> _What this exercise asks_:
• a. List every work that the passage on the cosmic gamma-ray horizon cites as an EBL model prediction.
• b. Answer these questions from the passage on the cosmic gamma-ray horizon:
(i) Which satellite is credited with providing large data sets?
(ii) Where can a table classifying the ingredients of the EBL models be found?
(iii) The detection of the CGRH is a primary scientific goal of which telescope?
• c. According to the passage on the cosmic gamma-ray horizon, why is a large sample of blazars needed?

> _Document segment_:
........

Second, it has been possible only in recent years to detect a considerable number of blazars in the GeV energy range to allow us a statistical analysis. A large sample is necessary to reject intrinsic behaviors in the sources that mimic the effect of the CGRH. This improvement has been made thanks to the large data sets provided by the Fermi satellite (Ackermann et al. 2011) and the IACTs.

The only estimations of the CGRH so far are EBL-model-dependent lower limits from VHE observations of blazars (Albert et al. 2008), lower limits from Fermi-LAT observations of blazars (Abdo et al. 2010b), and the predictions from EBL models (e.g., Franceschini et al. 2008; Kneiske & Dole 2010; Finke et al. 2010; Domínguez et al. 2011a, hereafter D11; Gilmore et al. 2012; Stecker et al. 2012). (A table with a classification and description of the ingredients of these EBL models can be found in the proceeding by Domínguez 2012.) Indeed, an independent observation of the CGRH will also provide a completely independent and new test to the modeling of the EBL and consequently constraints on galaxy evolution. Furthermore, the CGRH measurement also can be useful to estimate the cosmological parameters with a novel and independent methodology (Blanch & Martinez 2005a, 2005b, 2005c; Domínguez & Prada 2013). The detection of the CGRH is a primary scientific goal of the Fermi Gamma-ray Telescope (Hartmann 2007).

........

> _Data records_:
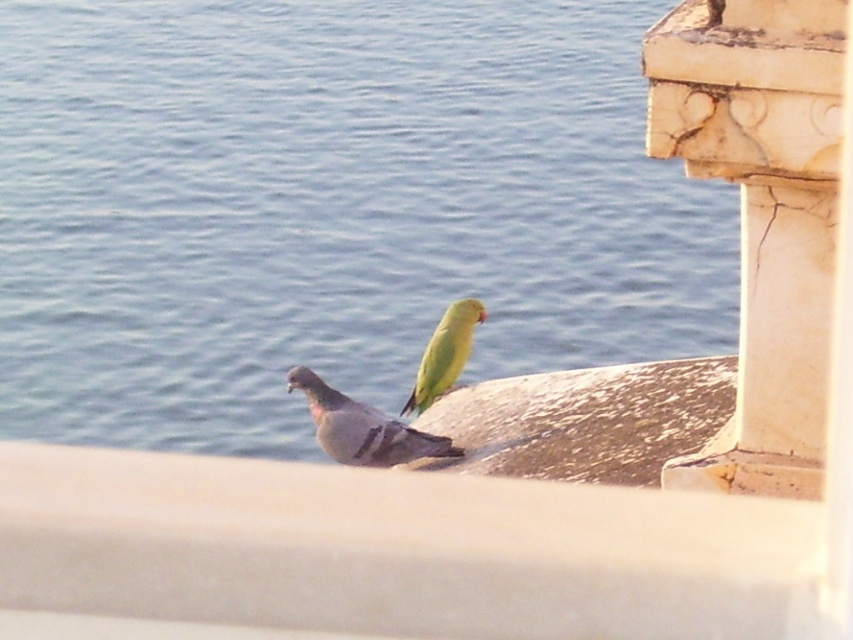
You are a birdwatcher standing in front of the stone ledge where the gray matte pigeon at center and the green matte parrot at center are perched. Which bird would appear larger to you?

The gray matte pigeon at center would appear larger because it is closer to the viewer than the green matte parrot at center.

You are a bird enthusiast observing the scene. You notice the white marble pillar at upper right and the gray matte pigeon at center. Which object occupies more space in the image?

The white marble pillar at upper right is larger in size than the gray matte pigeon at center, so it occupies more space in the image.

You are a bird watching enthusiast standing at the edge of the water. You notice the blue water at center and the white marble pillar at upper right. How far apart are these two landmarks?

The blue water at center is 4.56 meters away from the white marble pillar at upper right.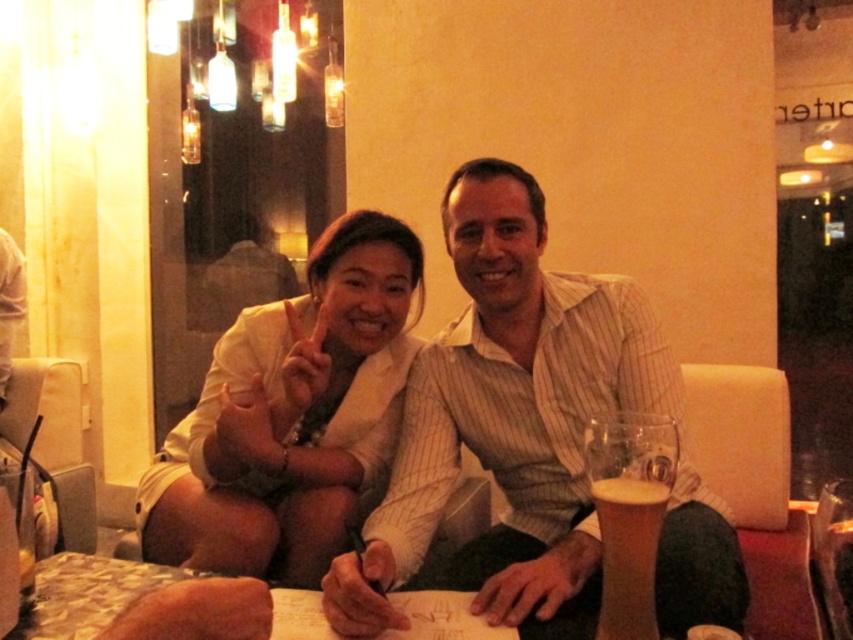
Does white striped shirt at center appear over foamy glass beer at lower right?

Yes, white striped shirt at center is above foamy glass beer at lower right.

I want to click on white striped shirt at center, so click(532, 436).

Which is behind, point (328, 422) or point (613, 481)?

The point (328, 422) is behind.

Is point (379, 426) farther from viewer compared to point (608, 636)?

Yes, it is.

Is point (223, 346) less distant than point (602, 552)?

No, (223, 346) is further to viewer.

You are a GUI agent. You are given a task and a screenshot of the screen. Output one action in this format:
    pyautogui.click(x=<x>, y=<y>)
    Task: Click on the white textured blouse at center
    
    Given the screenshot: What is the action you would take?
    pyautogui.click(x=294, y=416)

Does golden frothy beer at lower right have a lesser width compared to foamy glass beer at lower right?

Yes, golden frothy beer at lower right is thinner than foamy glass beer at lower right.

Locate an element on the screen. The height and width of the screenshot is (640, 853). golden frothy beer at lower right is located at coordinates (628, 554).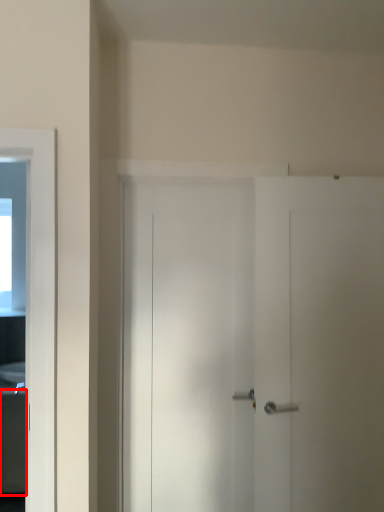
Question: From the image, what is the correct spatial relationship of cabinetry (annotated by the red box) in relation to sink?

Choices:
 (A) left
 (B) right

Answer: (A)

........

> _Response list_:
• a. Franceschini et al. 2008; Kneiske & Dole 2010; Finke et al. 2010; Domínguez et al. 2011a (D11); Gilmore et al. 2012; Stecker et al. 2012

• b.
(i) The Fermi satellite.
(ii) In the proceeding by Domínguez 2012.
(iii) The Fermi Gamma-ray Telescope.

• c. A large sample is needed to reject intrinsic behaviors in the sources that mimic the effect of the CGRH.